As you say, living in Yorkshire, you are allowed to apply for a Schengen visa by post to the French Consulate in London.

But you have correctly mentioned the matter of having at least three months left. So indeed it might be best to postpone the trip into "Schengen land" until the two-year spouse visa is in his passport.

There is an added benefit in delaying. Once the marriage has happened your husband (as he will be) will be a Family Member of an EU Citizen ... you! It therefore follows that the Schengen visa will be free ... and all the starred questions of the application form need not be completed. In short, it is very much easier and cheaper to get a Schengen visa after the marriage has happened.

Visa is free? Yes, but they do insist that if you are applying by post that you enclose a prepaid self-addressed Special Delivery envelope. As you will undoubtedly want to send the application by Special Delivery, in view of its contents ... two passports and the marriage certificate .... you are talking about 2 x circa £4 = circa £8 for the visa ..... but that is distinctly cheaper than a trip to London!
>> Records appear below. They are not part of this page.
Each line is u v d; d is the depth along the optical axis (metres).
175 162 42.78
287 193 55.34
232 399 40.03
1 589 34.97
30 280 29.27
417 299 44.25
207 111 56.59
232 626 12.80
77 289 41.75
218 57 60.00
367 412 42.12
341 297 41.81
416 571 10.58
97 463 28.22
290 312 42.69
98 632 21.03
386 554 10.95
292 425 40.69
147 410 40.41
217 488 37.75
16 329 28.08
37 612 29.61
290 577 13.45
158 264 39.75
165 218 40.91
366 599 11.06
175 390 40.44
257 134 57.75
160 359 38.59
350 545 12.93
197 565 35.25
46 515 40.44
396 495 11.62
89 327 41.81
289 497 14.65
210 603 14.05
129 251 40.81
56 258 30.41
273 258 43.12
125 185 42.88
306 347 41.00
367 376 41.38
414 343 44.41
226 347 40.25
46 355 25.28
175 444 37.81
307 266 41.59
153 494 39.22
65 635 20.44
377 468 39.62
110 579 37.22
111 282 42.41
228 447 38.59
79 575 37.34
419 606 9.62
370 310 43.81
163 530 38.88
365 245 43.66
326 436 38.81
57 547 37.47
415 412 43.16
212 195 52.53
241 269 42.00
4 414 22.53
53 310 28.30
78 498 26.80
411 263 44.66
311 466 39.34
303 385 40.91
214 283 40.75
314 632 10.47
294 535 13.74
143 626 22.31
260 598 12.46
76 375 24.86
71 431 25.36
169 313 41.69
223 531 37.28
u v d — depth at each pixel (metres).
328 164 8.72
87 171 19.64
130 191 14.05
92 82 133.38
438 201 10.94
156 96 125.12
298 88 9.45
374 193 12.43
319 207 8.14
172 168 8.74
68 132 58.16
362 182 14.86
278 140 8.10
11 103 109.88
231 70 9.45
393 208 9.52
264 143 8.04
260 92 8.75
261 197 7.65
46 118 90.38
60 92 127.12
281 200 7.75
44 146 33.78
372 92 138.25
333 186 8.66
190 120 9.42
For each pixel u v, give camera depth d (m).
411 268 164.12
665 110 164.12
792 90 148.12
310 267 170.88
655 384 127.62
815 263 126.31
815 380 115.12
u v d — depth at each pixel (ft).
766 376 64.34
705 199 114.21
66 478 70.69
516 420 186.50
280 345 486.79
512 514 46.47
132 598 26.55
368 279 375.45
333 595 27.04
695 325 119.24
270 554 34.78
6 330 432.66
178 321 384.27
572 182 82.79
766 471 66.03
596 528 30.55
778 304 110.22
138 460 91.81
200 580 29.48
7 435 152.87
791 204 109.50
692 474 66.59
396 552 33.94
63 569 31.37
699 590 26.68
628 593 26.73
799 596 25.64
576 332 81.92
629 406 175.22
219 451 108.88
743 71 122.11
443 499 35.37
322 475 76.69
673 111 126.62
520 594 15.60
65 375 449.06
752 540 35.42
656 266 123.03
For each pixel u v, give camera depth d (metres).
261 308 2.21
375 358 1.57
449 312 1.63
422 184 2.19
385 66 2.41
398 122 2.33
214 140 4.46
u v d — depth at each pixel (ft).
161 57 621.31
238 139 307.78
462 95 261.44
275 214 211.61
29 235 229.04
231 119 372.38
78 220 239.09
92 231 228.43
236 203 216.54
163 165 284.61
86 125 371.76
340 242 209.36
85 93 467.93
So plan for a UK honeymoon? Lots of lovely places to visit in England, Scotland, Wales and Northern Ireland! Indeed I say ... a bit tongue in cheek .... get married .... start the honeymoon in Glasgow ... and visit the PEO there and get the spouse visa .... after that spouse visa is in the passport, post the Schengen visa application off to London ... continue on the honeymoon ... the Highlands and Islands of Scotland .. by the time you get back to Yorkshire, waiting on your doormat might be a card from the Post Office saying they have a Special Delivery envelope requiring a signature!